Une avancée significative dans la simulation des fluides est en cours, grâce à l’utilisation de superordinateurs équipés de GPU avancés. Cette technique novatrice permet de réduire considérablement le temps nécessaire pour des simulations complexes, tout en offrant des opportunités intéressantes pour de nombreux secteurs.
La dynamique des fluides computationnelle (CFD) exploite la puissance de la technologie informatique pour étudier et prévoir le comportement des fluides dans des conditions simulées. Les superordinateurs réalisent des merveilles avec les applications CFD, et les GPU AMD Instinct ont été correctement utilisés pour réduire le temps nécessaire à ces simulations, avec des possibilités d’amélioration supplémentaire.
Ansys, une entreprise spécialisée dans les logiciels de simulation, a utilisé son logiciel Fluent pour simuler un système de turbine complexe sur l’un des superordinateurs les plus puissants au monde. En exécutant cette tâche sur des GPU AMD Instinct au lieu de cœurs CPU traditionnels, l’entreprise a réduit le temps de simulation de 96 %. Ansys indique que cela n’est que le début de l’accélération des charges de travail de dynamique des fluides computationnelle.
Ansys Fluent offre une modélisation physique avancée pour analyser divers phénomènes liés aux fluides. L’entreprise a récemment établi un partenariat avec la société énergétique Baker Hughes, qui conçoit des turbines à gaz de nouvelle génération et d’autres turbomachineries pour améliorer l’efficacité de la conversion énergétique. Ensemble, ils ont collaboré avec le Oak Ridge National Laboratory et son superordinateur Frontier – le premier système HPC à atteindre des performances de classe exascale.
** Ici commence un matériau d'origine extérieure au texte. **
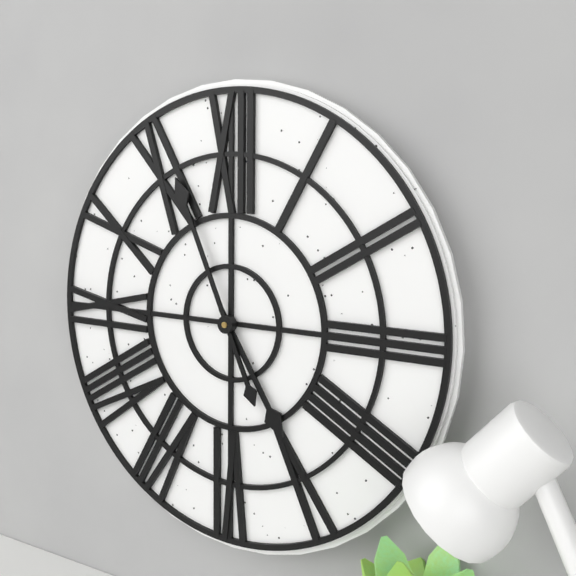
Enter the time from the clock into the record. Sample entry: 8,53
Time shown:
4,56
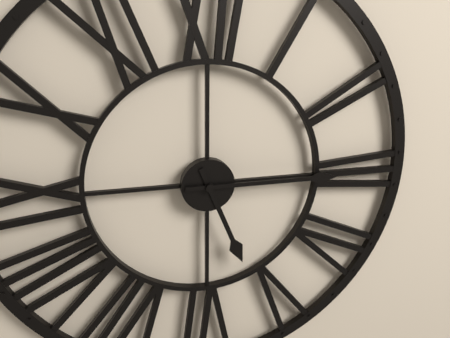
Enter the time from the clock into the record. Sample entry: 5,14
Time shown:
5,15
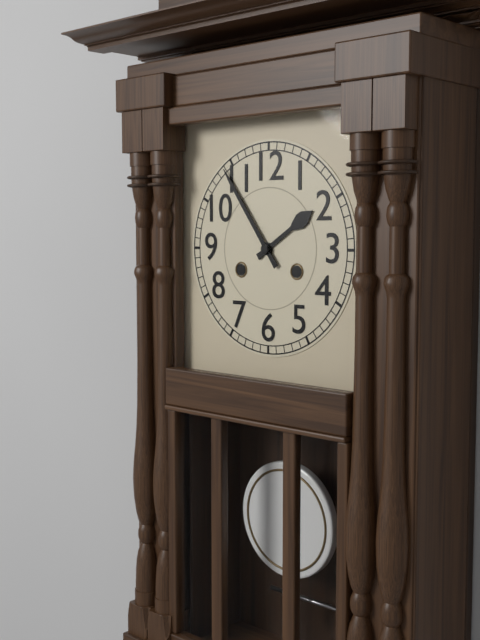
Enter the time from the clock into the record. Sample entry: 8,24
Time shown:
1,54
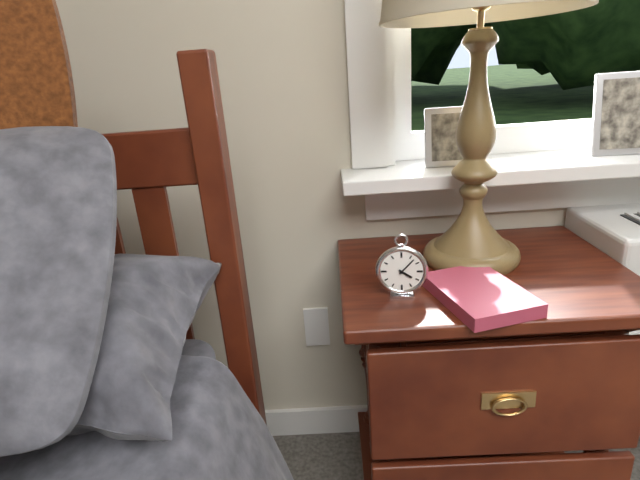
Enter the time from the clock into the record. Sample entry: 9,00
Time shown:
4,07
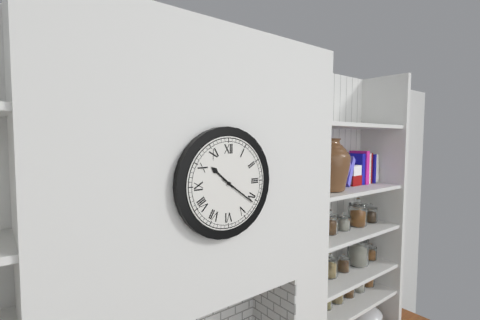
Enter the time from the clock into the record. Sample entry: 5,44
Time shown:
10,21
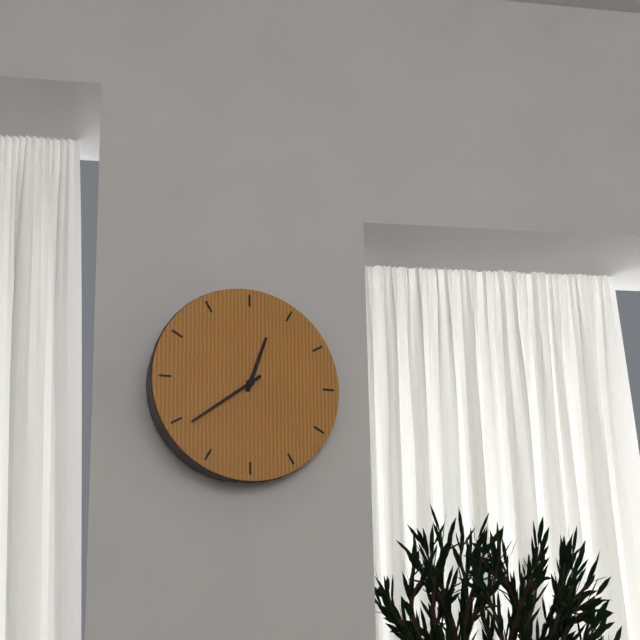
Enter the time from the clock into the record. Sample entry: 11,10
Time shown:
12,39
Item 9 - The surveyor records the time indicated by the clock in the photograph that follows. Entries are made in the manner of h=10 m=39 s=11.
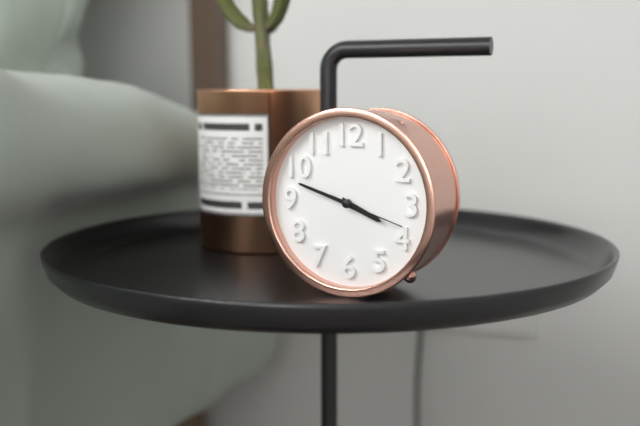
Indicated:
h=3 m=48 s=18
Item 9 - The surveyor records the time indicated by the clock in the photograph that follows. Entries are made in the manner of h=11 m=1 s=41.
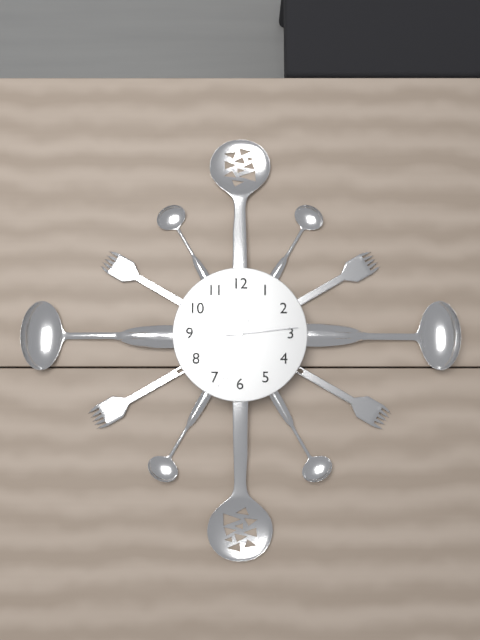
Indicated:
h=6 m=34 s=14
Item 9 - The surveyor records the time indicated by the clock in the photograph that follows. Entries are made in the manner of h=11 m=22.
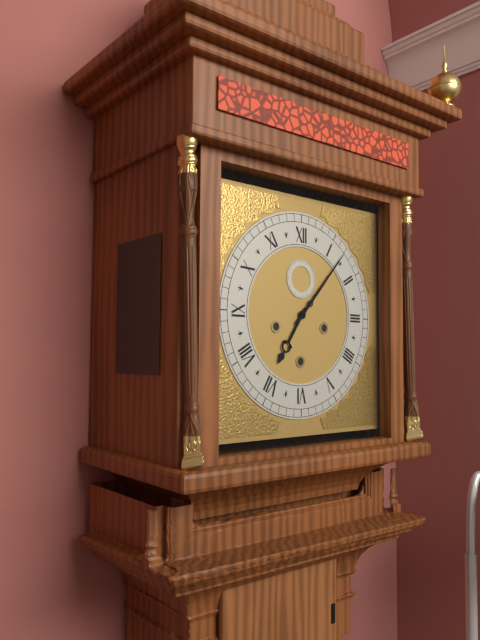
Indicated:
h=7 m=7
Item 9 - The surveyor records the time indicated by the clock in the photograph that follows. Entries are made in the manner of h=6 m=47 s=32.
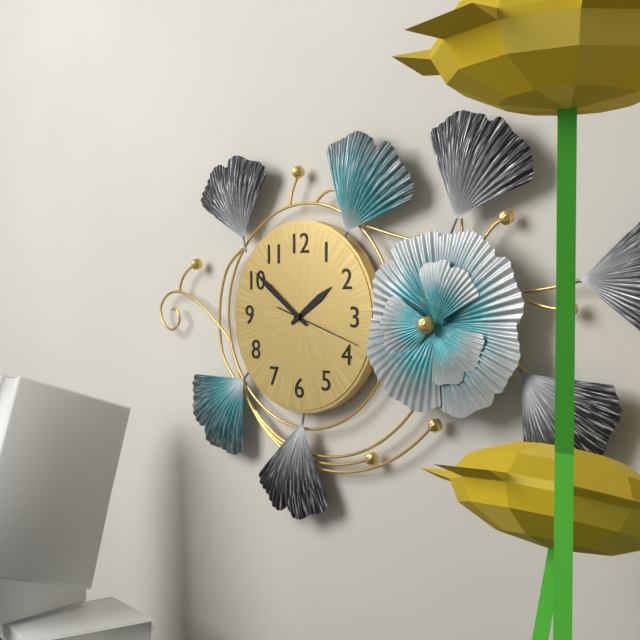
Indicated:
h=1 m=51 s=18
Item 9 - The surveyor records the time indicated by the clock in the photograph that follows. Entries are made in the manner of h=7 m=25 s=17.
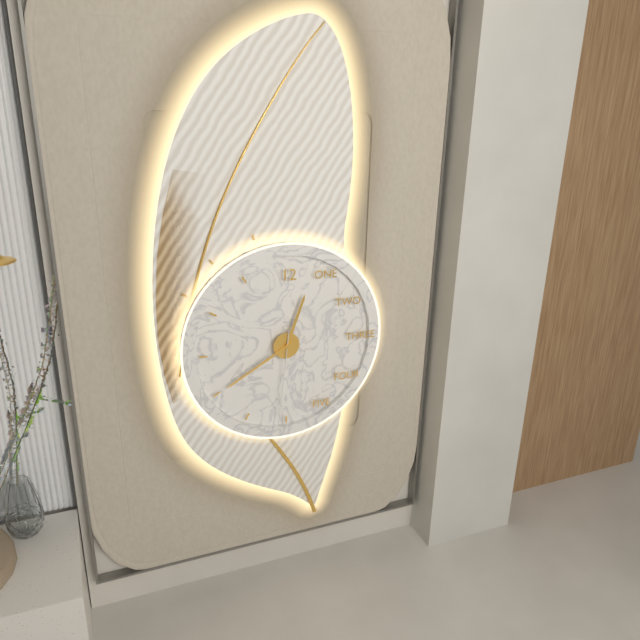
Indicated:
h=12 m=40 s=31
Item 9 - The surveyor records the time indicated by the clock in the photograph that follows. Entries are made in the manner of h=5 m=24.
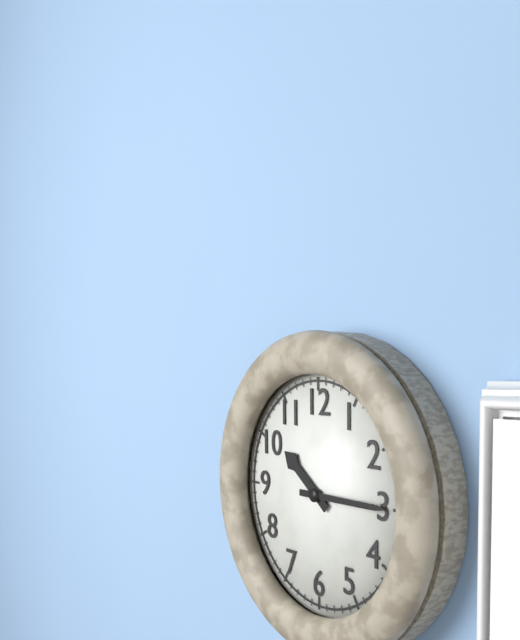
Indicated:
h=10 m=15
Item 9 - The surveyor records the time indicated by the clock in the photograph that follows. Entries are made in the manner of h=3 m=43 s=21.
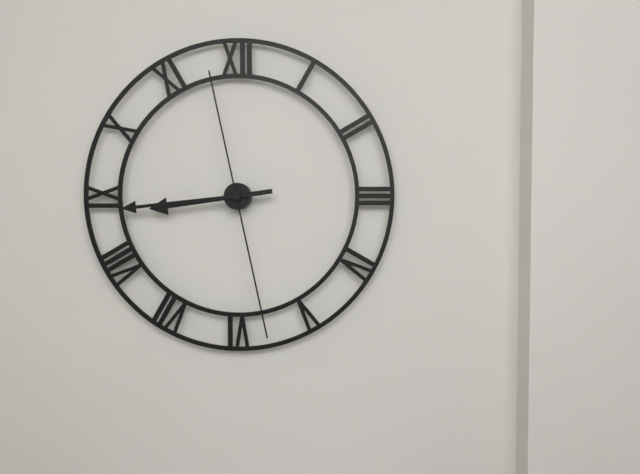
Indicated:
h=8 m=44 s=28
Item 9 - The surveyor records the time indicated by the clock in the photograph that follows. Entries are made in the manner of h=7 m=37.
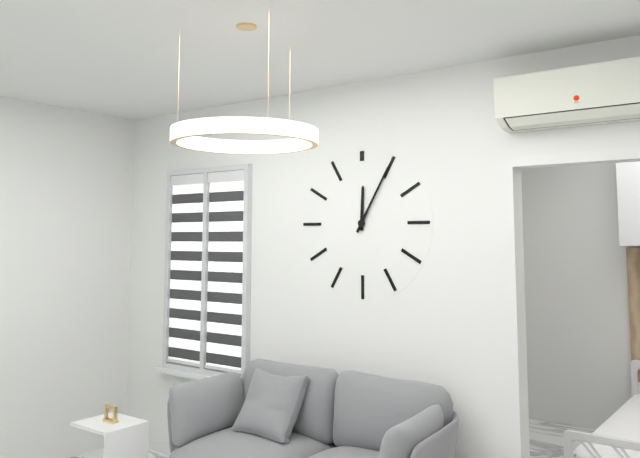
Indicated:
h=12 m=5
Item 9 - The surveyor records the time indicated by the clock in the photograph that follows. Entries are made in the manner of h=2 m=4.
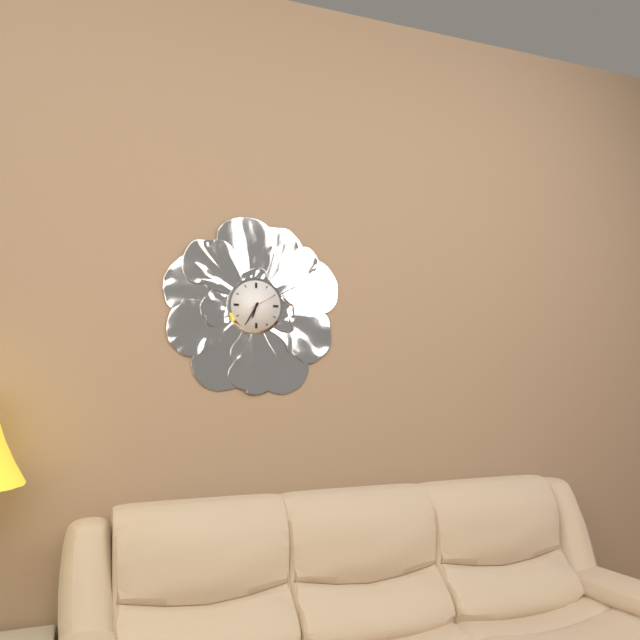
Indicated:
h=6 m=35
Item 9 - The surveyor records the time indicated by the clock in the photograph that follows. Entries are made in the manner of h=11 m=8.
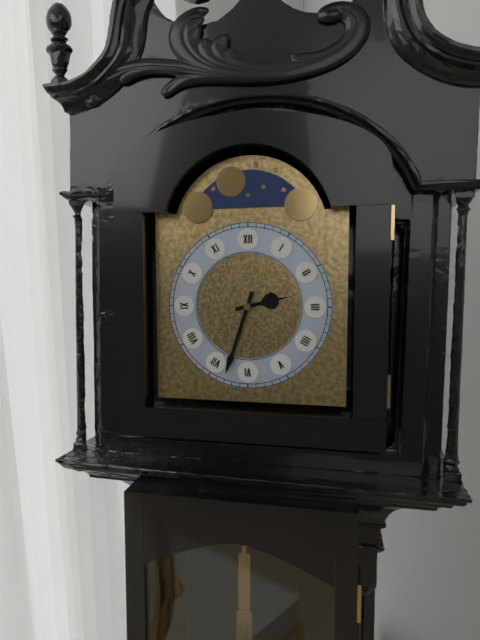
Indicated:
h=2 m=33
Frontier fonctionne sur des CPU AMD Epyc et des GPU Instinct, qui ont gagné en popularité malgré la domination semi-monopolistique de NVIDIA sur le marché des GPU pour centres de données. Ansys et Baker Hughes ont tiré parti de l’énorme puissance de traitement du superordinateur pour étendre leur simulation Fluent sur 1 024 GPU. Le résultat : une simulation de stator de turbine axiale de 2,2 milliards de cellules qui a permis de distinguer les principales structures d’écoulement et de turbulence dès la phase de conception.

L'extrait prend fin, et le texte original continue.